SUPPLIED PASSAGE>
┏━━
Trump is sowing the seeds of the next Ukraine war

US president’s feckless approach to peacemaking risks a flawed deal that would clear the way for another Russian invasion

US President Donald Trump and Ukraine's President Volodymyr Zelensky

Donald Trump clashes with Volodymyr Zelensky during a meeting at the White House last year Credit: Saul Loeb

David Blair was a foreign correspondent for nearly 20 years, reporting from 60 countries across Africa, Asia and the Middle East. He then joined the Foreign Office and later No10, where he wrote speeches and advised three Foreign Secretaries and one Prime Minister. He returned to The Telegraph as Chief Foreign Affairs Commentator in 2025.

03 February 2026

There is nothing so dangerous as a peace process that ends one war only by risking another. Donald Trump seems oblivious of this reality as he dispatches his faithful envoy, Steve Witkoff, to broker a deal – any deal – between Russia and Ukraine at the next round of peace talks in Abu Dhabi, taking place on Wednesday and Thursday.

These negotiations are expected to focus on what Witkoff has described as the “one issue” that remains unresolved: the future of about 2,300sq miles of the Donetsk region in eastern Ukraine.

While the rest of Donetsk has been captured by Russia, this area remains in Ukrainian hands. Through four years of full-scale invasion and one brutal offensive after another, Russia has never managed to capture it. Ukraine’s soldiers have repulsed Vladimir Putin’s attacks and doggedly held the line at immense cost.

Residents arrive to Kramatorsk after their evacuation from the town of Druzhkivka
Residents arrive in Kramatorsk, a strongpoint in Ukraine’s defences, after being evacuated from the town of Druzhkivka, January 2026 Credit: Reuters

So Putin is trying to gain at the negotiating table what he has failed to seize on the battlefield. Ukraine has long since accepted, with weary resignation, that any peace settlement would allow Russia to retain the 20 per cent of their country which its forces have occupied. But that is still not enough for Putin. He insists not just on keeping what he currently holds but on being given still more.

And Putin’s demand is not merely an injustice but profoundly inhumane. The territory in question has some 200,000 inhabitants who would be handed over to an enemy that, if experience is any guide, will murder the men, rape the women and kidnap the children.
┗━━
RECORDS>
┏━━
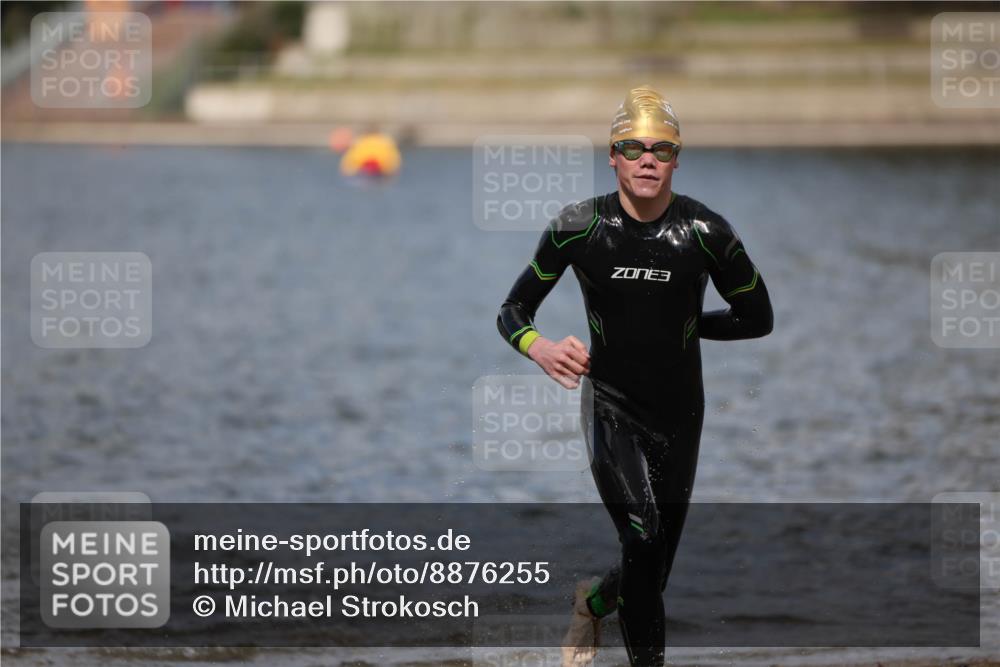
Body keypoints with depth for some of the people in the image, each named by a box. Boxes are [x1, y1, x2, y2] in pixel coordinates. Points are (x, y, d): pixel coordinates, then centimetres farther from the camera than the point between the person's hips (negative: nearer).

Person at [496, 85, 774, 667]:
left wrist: (686, 323, -1)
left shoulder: (706, 232, -8)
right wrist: (539, 348, -21)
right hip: (611, 407, -2)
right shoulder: (579, 227, -8)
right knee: (643, 539, -24)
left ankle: (592, 606, 45)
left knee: (654, 569, 11)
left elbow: (757, 318, 6)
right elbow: (512, 312, -1)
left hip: (680, 413, 2)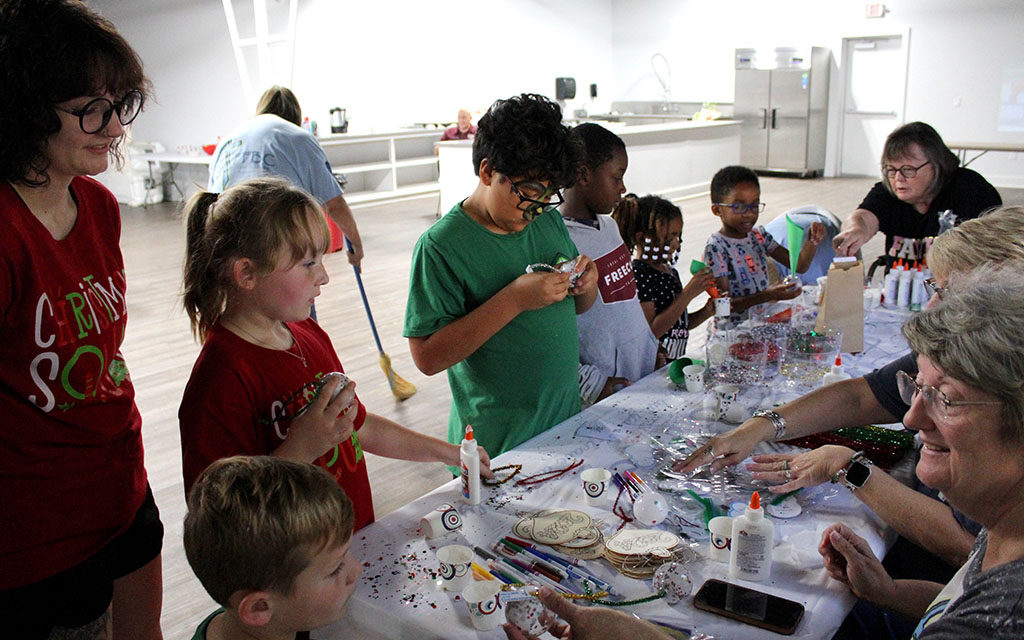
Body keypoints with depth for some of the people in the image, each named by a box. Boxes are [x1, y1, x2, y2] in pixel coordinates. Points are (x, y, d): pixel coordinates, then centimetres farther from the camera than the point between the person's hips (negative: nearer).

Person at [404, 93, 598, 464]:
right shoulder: (441, 245, -17)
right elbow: (427, 356, -23)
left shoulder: (549, 220, 4)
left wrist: (586, 283, -7)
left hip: (566, 421, 7)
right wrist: (514, 299, -27)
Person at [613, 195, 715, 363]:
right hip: (651, 368, -9)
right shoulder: (638, 274, -13)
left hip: (674, 364, 9)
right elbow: (649, 332, -18)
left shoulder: (670, 271, 15)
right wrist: (688, 293, -17)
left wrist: (705, 313, 5)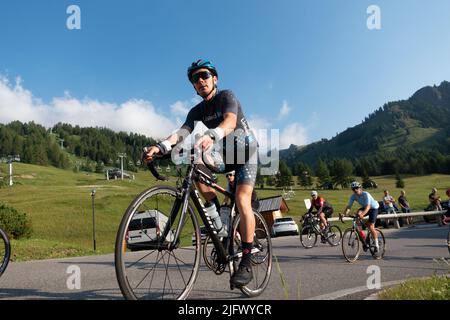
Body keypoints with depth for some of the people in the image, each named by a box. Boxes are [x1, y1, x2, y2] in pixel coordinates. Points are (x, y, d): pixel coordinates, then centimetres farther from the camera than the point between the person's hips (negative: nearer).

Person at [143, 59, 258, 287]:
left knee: (242, 199, -24)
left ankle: (246, 262, -21)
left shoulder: (227, 96, -15)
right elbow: (182, 132, -17)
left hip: (246, 150, -6)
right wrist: (161, 146, -38)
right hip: (224, 153, 6)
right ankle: (215, 211, -2)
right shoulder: (196, 112, 1)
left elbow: (230, 122, -37)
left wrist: (211, 136, -58)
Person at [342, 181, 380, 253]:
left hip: (373, 208, -5)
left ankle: (376, 244, 5)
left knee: (370, 227, -16)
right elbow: (349, 206, -22)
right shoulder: (353, 196, -17)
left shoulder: (366, 194, -34)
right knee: (358, 213, -27)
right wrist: (344, 214, -41)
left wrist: (362, 214, -62)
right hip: (364, 207, 5)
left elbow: (368, 206, -45)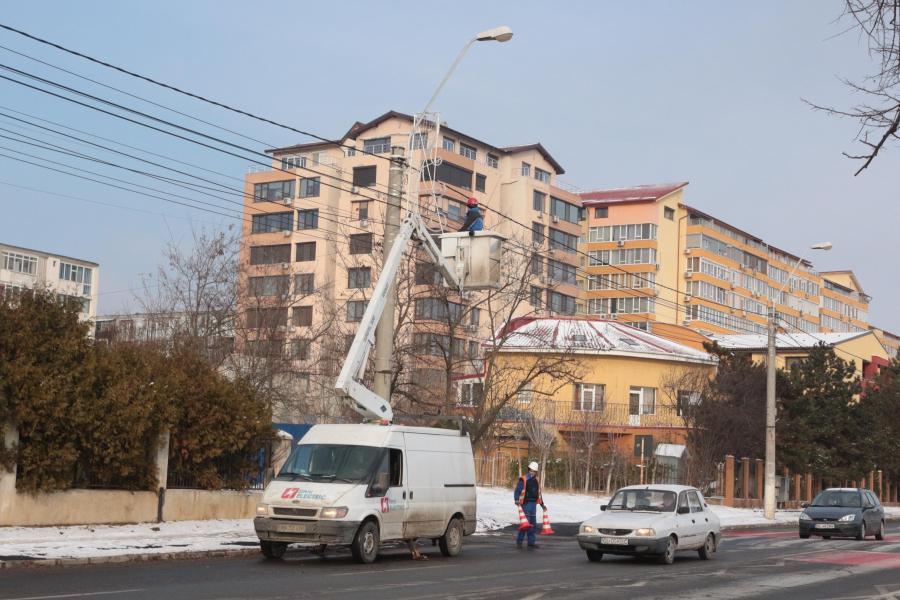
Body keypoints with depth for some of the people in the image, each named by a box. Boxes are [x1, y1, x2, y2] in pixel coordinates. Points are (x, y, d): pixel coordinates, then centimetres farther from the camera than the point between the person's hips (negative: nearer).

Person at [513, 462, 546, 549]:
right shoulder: (523, 479, -7)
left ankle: (531, 542, 15)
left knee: (533, 524, 8)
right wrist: (517, 500, -24)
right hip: (526, 504, -7)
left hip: (533, 504, 7)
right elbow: (517, 491, -9)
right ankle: (519, 542, -4)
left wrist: (542, 504, 23)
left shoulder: (537, 480, 13)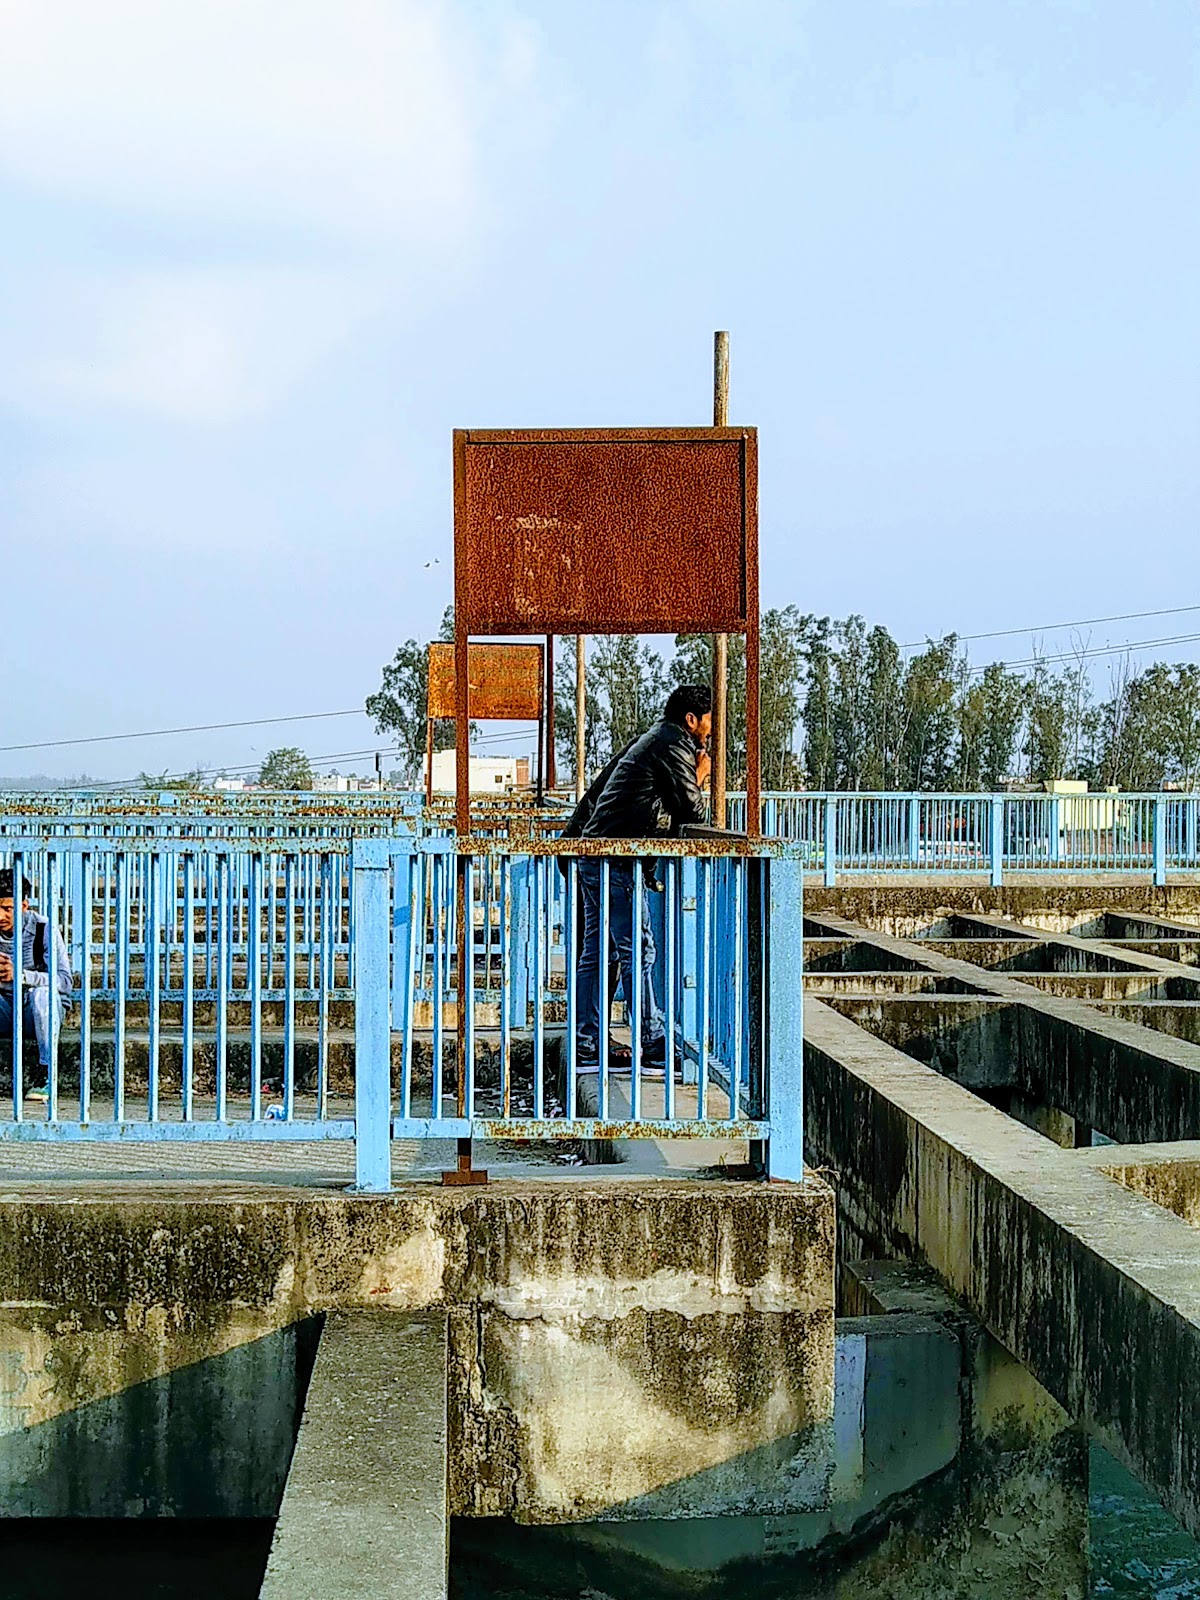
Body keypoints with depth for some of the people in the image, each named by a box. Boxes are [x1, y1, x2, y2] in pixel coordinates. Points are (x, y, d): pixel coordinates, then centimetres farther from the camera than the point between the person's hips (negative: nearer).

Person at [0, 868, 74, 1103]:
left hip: (44, 1008, -3)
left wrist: (22, 975, -39)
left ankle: (46, 1073, -28)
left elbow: (65, 981, -24)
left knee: (42, 993, -37)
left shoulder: (44, 930, -16)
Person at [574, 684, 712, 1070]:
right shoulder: (674, 745, -7)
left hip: (593, 855, 10)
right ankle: (653, 1046, -4)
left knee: (594, 951, 9)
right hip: (617, 861, -10)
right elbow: (692, 811, -9)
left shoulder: (650, 740, 22)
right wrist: (699, 779, 8)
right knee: (637, 951, -7)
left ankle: (587, 1046, 12)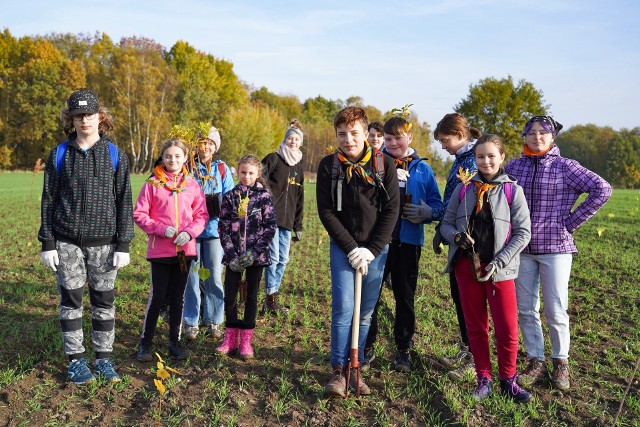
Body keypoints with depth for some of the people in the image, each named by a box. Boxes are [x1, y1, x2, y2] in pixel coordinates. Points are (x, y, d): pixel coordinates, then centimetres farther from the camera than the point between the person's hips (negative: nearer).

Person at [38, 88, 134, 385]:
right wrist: (47, 243, -1)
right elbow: (48, 200, 5)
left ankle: (104, 358, 19)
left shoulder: (115, 155, 2)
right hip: (67, 242, 0)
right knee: (71, 301, 6)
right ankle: (75, 360, 18)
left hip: (103, 242, 0)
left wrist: (124, 245, -4)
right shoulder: (59, 155, 4)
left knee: (104, 301, 6)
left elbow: (124, 202, 1)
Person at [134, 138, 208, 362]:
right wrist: (161, 228, -15)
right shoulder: (152, 184, -2)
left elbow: (201, 215, 5)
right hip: (160, 249, -2)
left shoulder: (192, 185, 4)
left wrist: (189, 233, -11)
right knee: (157, 297, 1)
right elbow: (139, 214, -3)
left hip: (185, 249, 3)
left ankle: (174, 342, 23)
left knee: (178, 297, 12)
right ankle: (145, 343, 17)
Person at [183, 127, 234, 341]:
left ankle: (213, 321, 17)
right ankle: (191, 322, 13)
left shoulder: (222, 169, 7)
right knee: (191, 275, 2)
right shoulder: (186, 167, 3)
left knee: (214, 275, 3)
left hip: (214, 228, 1)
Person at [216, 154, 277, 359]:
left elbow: (271, 226, -5)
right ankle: (231, 337, 18)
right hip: (234, 255, 1)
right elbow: (223, 227, 1)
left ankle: (246, 340, 17)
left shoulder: (264, 196, -1)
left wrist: (255, 251, -13)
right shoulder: (230, 196, 3)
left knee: (251, 296, 7)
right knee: (229, 296, 1)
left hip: (256, 255, -1)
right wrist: (231, 254, -9)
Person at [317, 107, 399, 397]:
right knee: (343, 308, -11)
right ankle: (338, 370, 2)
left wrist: (371, 250, -10)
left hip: (376, 248, 1)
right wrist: (350, 248, -11)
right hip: (342, 245, -1)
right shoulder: (329, 166, -2)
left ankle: (355, 368, 20)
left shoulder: (384, 164, -2)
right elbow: (326, 212, -3)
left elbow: (391, 209, -3)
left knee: (366, 312, 7)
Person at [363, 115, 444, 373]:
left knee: (405, 296, 11)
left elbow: (437, 204, 8)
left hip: (408, 241, 1)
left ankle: (403, 349, 25)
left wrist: (427, 212, -14)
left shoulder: (422, 169, 6)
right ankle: (366, 346, 20)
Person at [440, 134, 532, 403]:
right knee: (475, 327, 10)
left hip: (499, 270, -2)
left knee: (507, 329, -1)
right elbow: (446, 223, 9)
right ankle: (484, 379, 24)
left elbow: (523, 233, -3)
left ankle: (508, 380, 18)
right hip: (467, 266, 2)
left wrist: (498, 262, -11)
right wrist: (456, 236, -14)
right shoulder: (463, 189, 5)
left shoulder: (512, 190, -1)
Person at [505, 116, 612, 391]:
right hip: (522, 248, 3)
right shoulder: (514, 166, 5)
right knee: (526, 310, 7)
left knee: (555, 311, 2)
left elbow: (602, 190, -8)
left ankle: (561, 364, 22)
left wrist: (572, 221, -9)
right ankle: (536, 364, 21)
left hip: (555, 247, -3)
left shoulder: (565, 167, -3)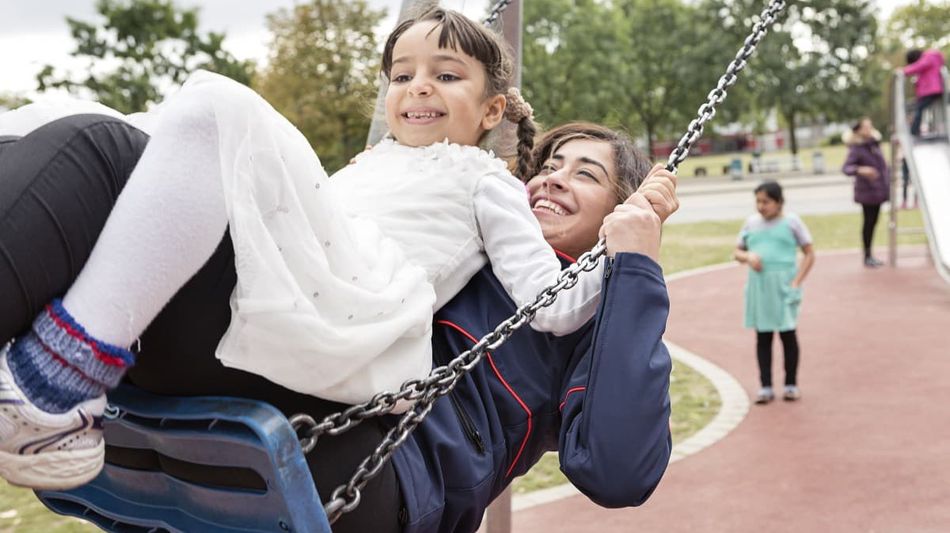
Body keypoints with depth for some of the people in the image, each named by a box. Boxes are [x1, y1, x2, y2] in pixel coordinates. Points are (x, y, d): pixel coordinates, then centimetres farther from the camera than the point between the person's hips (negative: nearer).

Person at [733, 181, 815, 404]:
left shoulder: (791, 222, -1)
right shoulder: (751, 222, 8)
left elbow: (809, 254, 0)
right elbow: (737, 252, 16)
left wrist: (796, 282, -10)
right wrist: (748, 256, -8)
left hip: (783, 285, -3)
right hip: (758, 285, 3)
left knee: (788, 334, 3)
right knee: (762, 336, 6)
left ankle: (791, 384, 17)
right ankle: (766, 386, 13)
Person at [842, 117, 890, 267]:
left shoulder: (875, 143, 7)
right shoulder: (856, 150, -16)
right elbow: (846, 168, -27)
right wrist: (860, 170, -44)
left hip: (878, 190, 7)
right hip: (867, 191, -7)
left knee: (873, 222, 12)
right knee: (868, 222, 0)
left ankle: (870, 255, 20)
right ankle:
┗━━
WORK INSTRUCTIONS>
[1] According to the Ukraine peace commentary, how many inhabitants live in the territory that Putin demands?
[2] Rewrite the part of the Ukraine peace commentary starting at "David Blair was" and ending at "in eastern Ukraine.", changing "envoy" to "emissary".
[3] Condense the paragraph of the Ukraine peace commentary that opens with "So Putin is trying to gain" into a short list that keeps its main facts.

TASK-BY-TASK RESULTS>
[1] Some 200,000.

[2]
David Blair was a foreign correspondent for nearly 20 years, reporting from 60 countries across Africa, Asia and the Middle East. He then joined the Foreign Office and later No10, where he wrote speeches and advised three Foreign Secretaries and one Prime Minister. He returned to The Telegraph as Chief Foreign Affairs Commentator in 2025.

03 February 2026

There is nothing so dangerous as a peace process that ends one war only by risking another. Donald Trump seems oblivious of this reality as he dispatches his faithful emissary, Steve Witkoff, to broker a deal – any deal – between Russia and Ukraine at the next round of peace talks in Abu Dhabi, taking place on Wednesday and Thursday.

These negotiations are expected to focus on what Witkoff has described as the “one issue” that remains unresolved: the future of about 2,300sq miles of the Donetsk region in eastern Ukraine.

[3]
- Putin is trying to win at the negotiating table what he failed to take on the battlefield.
- Ukraine has accepted that any peace settlement would let Russia keep the 20 per cent of Ukraine its forces occupy.
- Putin insists on keeping what he holds and on being given still more.